L’âge des supermodels fut un tournant historique de la civilisation occidentale, c’est du moins ce que laissait croire la presse de l’époque. Le glamour des stars de cinéma avait quitté Hollywood, il défilait à Milan, à Paris, à Londres ou à New York… Le nombre de Cindy que je croise vingt-cinq ans plus tard au supermarché Cora de Soissons (ma nouvelle maison m’a éloigné de Pithiviers) laisse imaginer l’impact des sept ou huit mannequins vedettes sur l’imaginaire populaire.
Juste avant l’âge des reality shows qui allait ouvrir le star system au commun des mortels, Cindy, Claudia, Linda, Christy et les autres (on oublie parfois Tatjana Patitz) représentaient pour toutes les petites filles un peu naïves et narcissiques (il en restait encore) le but à atteindre. Ce qui n’empêchait pas les supermodels de rêver à autre chose, et surtout, comme tout le monde, au cinéma. Stars de papier, enrichies à vie par des contrats pharaoniques (dix millions de dollars avec Revlon pour Claudia), elles voulaient devenir celles qu’elles avaient rêvé d’être enfants : des vraies stars de cinéma…
C’est Claudia qui ira le plus loin en tournant au moins un film notable : The Blackout d’Abel Ferrara (1997) où elle partageait la vedette avec Matthew Modine (dans le rôle de l’alcoolique) et Béatrice Dalle (dans celui du mauvais ange).
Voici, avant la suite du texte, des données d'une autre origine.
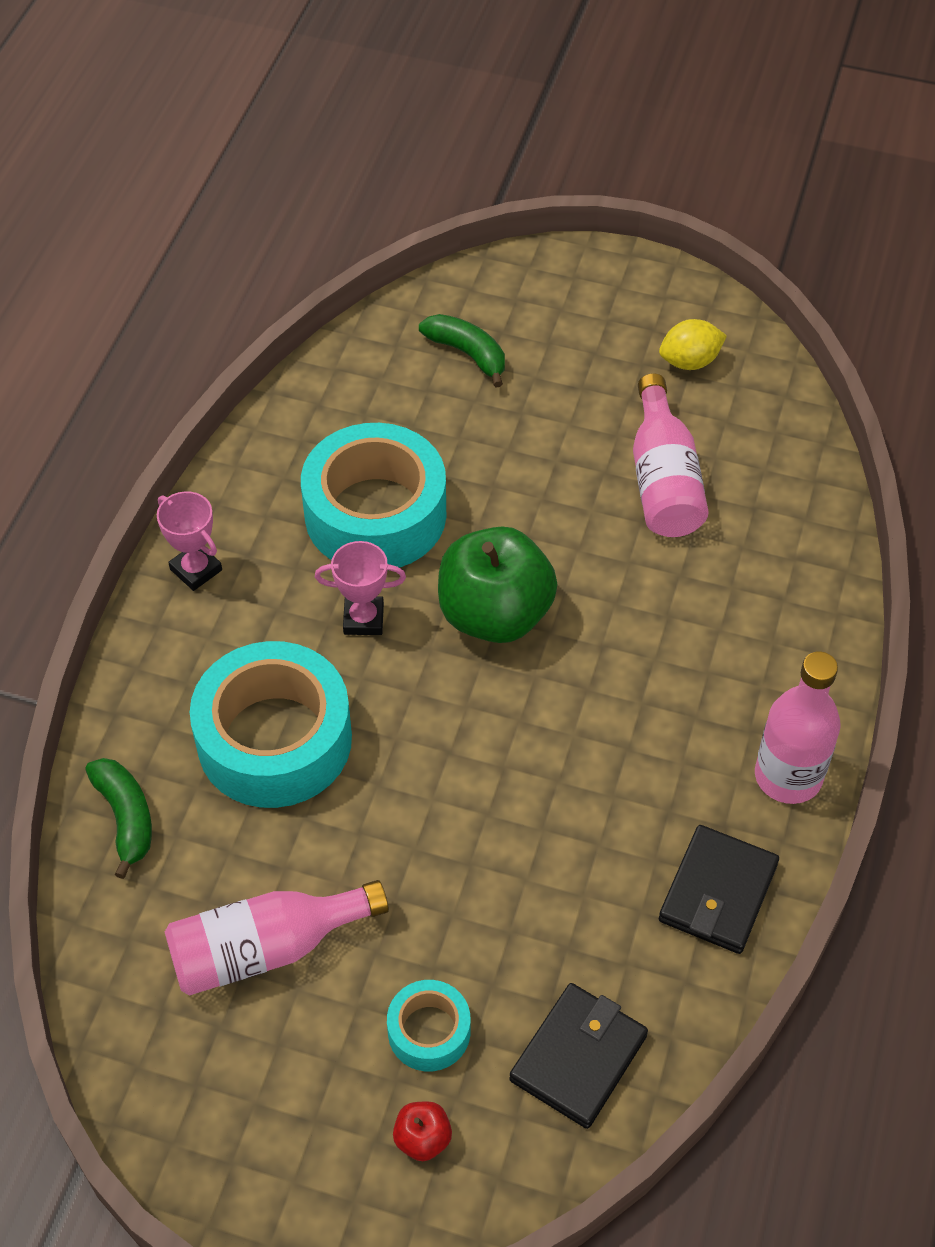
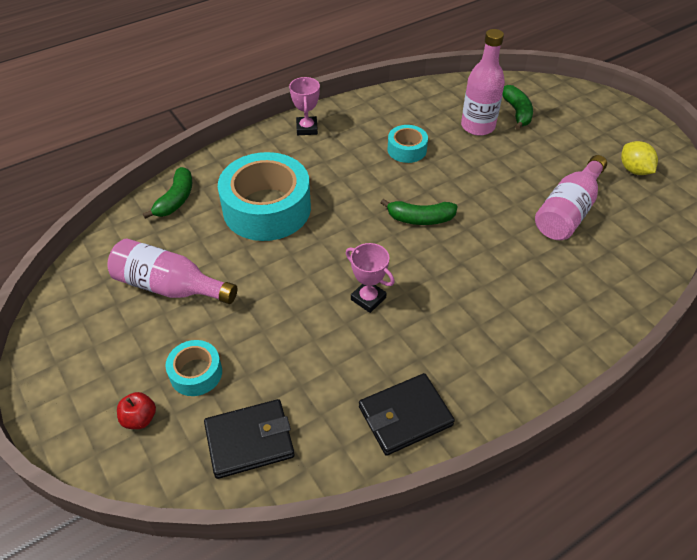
camera: 40 degrees right, 5 degrees down
(363, 619) = (357, 186): pink trophy -> pink trophy (368, 298)
(375, 514) = (407, 149): turquoise tape -> turquoise tape, size x0.48
(495, 614) = (420, 219): green apple -> green banana
(689, 361) = (634, 170): yellow lemon -> yellow lemon turned 45 degrees clockwise
(788, 776) = (503, 387): pink bottle -> pink bottle (478, 126)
Claudia jouait une New-Yorkaise macrobio assez chiante. Je me souviens d’un article cruel de Ici Paris narrant les conditions de tournages ultrasadiques et la manière désinvolte et grossière dont Ferrara traitait la supermodel. Il semblait selon l’expression d’usage l’avoir « achetée pour la battre ». Reste dans les bonus du DVD une scène où Béatrice Dalle et Claudia dansent près d’une piscine enlacées l’une à l’autre. Un morceau d’anthologie baroque. À part cette descente aux enfers, Claudia est restée très sage, on a oublié depuis longtemps l’affaire des versets coraniques sur la robe Chanel ou sa prise de position « modérée » et sûrement justifiée sur les campagnes antianorexie.
« Remember your future » était l’accroche de la ligne beauté de Cindy Crawford… Un motto dont les supermodels se sont souvenues. Pas de dérives pondérales ou alcooliques à déplorer chez elles… Claudia 2017 est aussi belle que Claudia 1990. Du coup, elle ressemble beaucoup moins à Bardot. J’ai demandé à Gilles Dufour si Karl et lui avaient fait exprès de choisir un sosie allemand de Brigitte (Marianne circa 1970) pour remplacer Inès (Marianne circa 1990)… Non, ils n’étaient pas aussi pervers. Ou alors ont-ils oublié leur perversité, ce qui arrive dans la mode.